The best part of this slow, depressing day was going to watch a youth soccer game. Nathan had made friends with a couple of nice guys that were surely just looking for money but they were nice about it, hard working, and not pushy. Nathan had them wash our cooler (which reeked of rotten meat), change our tires, and do other odd jobs. They didn't ever ask for money but it was assumed that they would be paid. Because they were nice people Nathan gave them each 7 dollars and a book. They seemed very happy with that.

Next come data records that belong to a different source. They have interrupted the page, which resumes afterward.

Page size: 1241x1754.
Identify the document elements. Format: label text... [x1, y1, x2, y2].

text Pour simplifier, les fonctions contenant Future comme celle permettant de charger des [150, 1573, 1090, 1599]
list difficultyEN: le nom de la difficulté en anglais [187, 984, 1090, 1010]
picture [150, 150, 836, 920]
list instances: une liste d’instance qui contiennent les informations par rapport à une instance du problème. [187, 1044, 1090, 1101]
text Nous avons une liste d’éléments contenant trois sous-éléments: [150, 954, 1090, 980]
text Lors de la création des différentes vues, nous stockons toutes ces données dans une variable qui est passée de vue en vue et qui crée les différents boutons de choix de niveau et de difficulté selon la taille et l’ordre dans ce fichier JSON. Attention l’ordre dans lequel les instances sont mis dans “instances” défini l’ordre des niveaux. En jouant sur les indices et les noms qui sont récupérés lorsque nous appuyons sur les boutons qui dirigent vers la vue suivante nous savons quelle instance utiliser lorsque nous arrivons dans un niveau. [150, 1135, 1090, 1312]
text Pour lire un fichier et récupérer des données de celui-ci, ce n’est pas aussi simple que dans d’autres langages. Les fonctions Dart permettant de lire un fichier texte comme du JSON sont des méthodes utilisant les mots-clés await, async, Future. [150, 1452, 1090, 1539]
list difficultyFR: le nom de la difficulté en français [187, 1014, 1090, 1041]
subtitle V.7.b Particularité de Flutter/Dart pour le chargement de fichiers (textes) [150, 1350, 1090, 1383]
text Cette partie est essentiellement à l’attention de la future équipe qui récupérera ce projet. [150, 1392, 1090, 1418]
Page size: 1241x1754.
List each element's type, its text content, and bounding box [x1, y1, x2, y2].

The youth soccer game was amazing. For starters, the field was all dirt with large stones and bushes spread out on the field. Players would literally have to avoid these things. Some players didn't even have cleats or shoes. It is amazing how tough these kids are. There were about 150 people gathered watching the game that took place at 4 in the afternoon, letting you know how much these people like soccer, but also how little there was going on in this town. No one was working except for the dozen or so shop owners. Everyone plays soccer out here in Africa. The kids play without shoes or a ball. They improvise a ball by getting trash and plastic and spinning it into a sort of rubber band ball. You can usually tell how old a kid is by how big a ball of trash he has. Older kids have a soccer ball sized ball that is fairly round. The younger ones have a tiny little ball with lumps all over. Poor is playing soccer barefoot in a thorny field with a ball of trash. Mom, tell the kids at the mission this next time they go outside and play soccer. I imagine it is a bit of perspective.

It is sad to see how this town spends their time getting high and drunk all day while dozens of homeless kids run around, half naked, filthy, begging for food, literally starving to death. Kids no older than 5 or 6 in some cases. The town is only one block long, maybe 5,000 people at most and at night there are anywhere from 30-100 people sleeping on the ground, most are children or women with children.

I spent most of my day here in Isiolo writing these blogs about our great adventure to Turkana. By night, we went to bed and Abdi left us, saying that he wanted to find some leaves. I was disgusted.